New Pentium II PCs on market

Vendors release Pentium II machines with stronger graphics, lower prices.

Dell, NEC Computer Systems, Micron, Hewlett-Packard, and others today announced new lines of Pentium II computers with enhanced graphics capabilities and relatively low prices that owe to ongoing processor price cuts.

Partially as a result, analysts expect to see a strong Christmas with certain Pentium II configurations selling at or below $2000. Dell, in fact, today released a 233-MHz Pentium II computer that sells for $1,939, the first Pentium II system from a major vendor to sell below $2,000. The trend is in turn expected to drive computers with the 166-MHz Pentium MMX chips or an equivalent below $1,000.

The flurry of releases today come as a result of the Accelerated Graphics Port (AGP), a dedicated graphics pathway between the graphics accelerator and main memory that allows for high-end 3D graphics at relatively low prices. The new technology is expected to lead to more, and cheaper, multimedia graphics. AGP is a feature of the 440LX chipset, which was released today by Intel (INTC). (Intel is an investor in CNET: The Computer Network).

The new systems incorporate the 440LX chipset as well as AGP-enabled graphics accelerators and boards from vendors such as ATI Technologies, nVidia, and others.

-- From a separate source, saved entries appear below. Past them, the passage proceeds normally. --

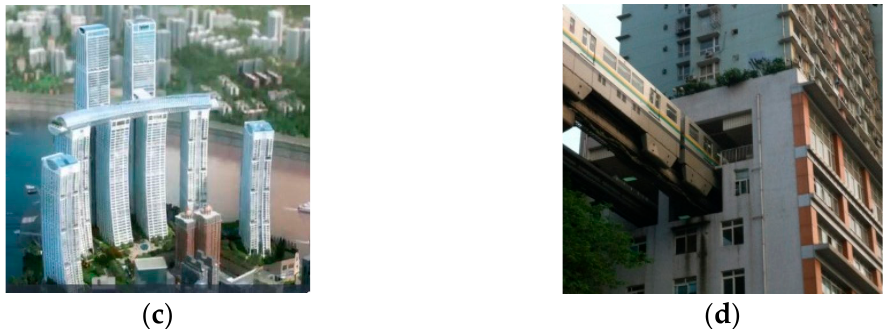
Figure 6. Spatial forms of buildings in urban areas: regular building ( a , b ); irregular building ( c , d ).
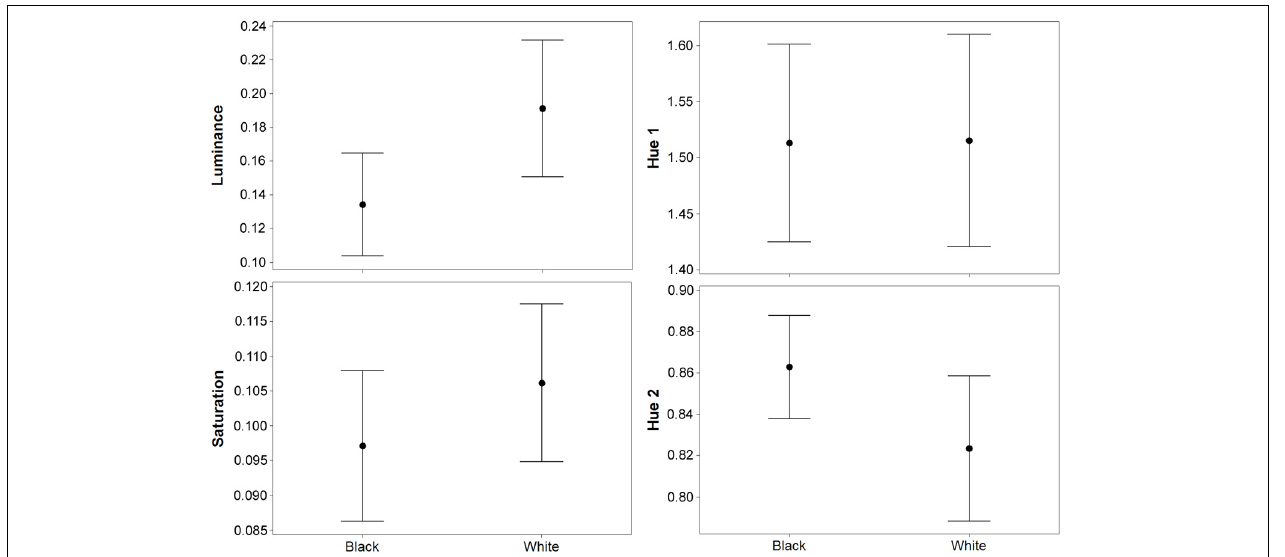
FIGURE 2 | Results (means plus standard error) from experiment 1 (black and white backgrounds) when analyzed with the avian visual model. Differences in luminance (perceived lightness), saturation, and hue 2 were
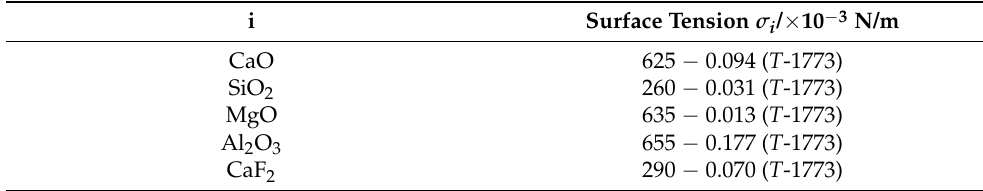
Table 5. Surface tension of each component in slag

Dell incorporated the new chipset in the Dimension line of home computers as well as its OptiPlex corporate computers. Computers in the Dimension D line start at $2,399 for a base configuration with a 233-MHz Pentium II, the 440LX chipset, 32MB of RAM, and a 4.3GB hard drive. A base configuration for a Dimension D with a 300-MHz Pentium II with 64MB of RAM starts at $2,999.

A base configuration of an OptiPlex GXa with 233-MHz Pentium II, the 440LX chipset, and 32MB of memory sells for $1,939 with monitor. The OptiPlex Gn line, which employs Pentium MMX chips, now starts at $1,479.

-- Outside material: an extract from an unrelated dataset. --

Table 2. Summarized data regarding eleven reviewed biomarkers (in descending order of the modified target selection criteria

NEC is providing similar features and price points to the Dell computers in its Direction line of computers, which are built and configured to order. A base-level Direction computer with a 233-MHz Pentium II and 440LX chipset starts at $2,199, including monitor.

HP will use a graphics chip from ATI Technologies and Intel's 440LX chipset in the Pavilion 8190 consumer PC, a Hewlett-Packard spokesperson said.

Micron, by contrast, is initially using the new chipset in higher-level configurations only. The company is offering a 266-MHz Pentium II Millennia system with the 440LX chipset, 64MB of RAM, a 17-inch screen, a 6.4GB hard drive, and other features for $3,199. A Millennia XRU (a 300-MHz system with 128MB of SDRAM and an 8.1GB Ultra ATA hard disk) sells for $3,999.

So is Gateway 2000, which will incorporate nVidia's Riva 128 in its G-Series. The line is topped by the G6-300XL, driven by a 300-MHz Pentium II processor and featuring 64MB of SDRAM, a 6.4GB hard drive, and a DVD-ROM drive. The system will cost $3,799; Gateway's lowest-priced Pentium II machine will run $2,549.

Notwithstanding Micron and Gateway, close-to-$2000 price points on Pentium II systems actually started approximately two weeks ago, when earlier price cuts by Intel began to take effect, said James Staten, an analyst at Dataquest. Third-tier clone makers started the trend by offering 233-MHz Pentium II systems with older parts for around $2,200.

Prices should continue to drop through the end of the year, which will fuel sales, Staten added. Intel is trying to move customers over to the Pentium II architecture and is expected to make further price cuts in November on Pentium MMX chips, to clear them out, and on the 233-MHz Pentium II, to entice customers to the new systems, said several sources. Advanced Micro Devices and Cyrix, both of which have recently been racking up new contracts with large system vendors, will likely follow any price actions.

"We think its going to be a strong Christmas," Staten said. "We're going to see 166-MHz Pentium MMX in the $1,000 price point by Christmas."

Matt Sargent, an analyst at Computer Intelligence predicted that low-end Pentium II configurations could reach as low at $1,700 or $1,800. Like Staten, he predicted strong year-end sales, especially compared to 1996, when customers delayed purchases in anticipation of MMX.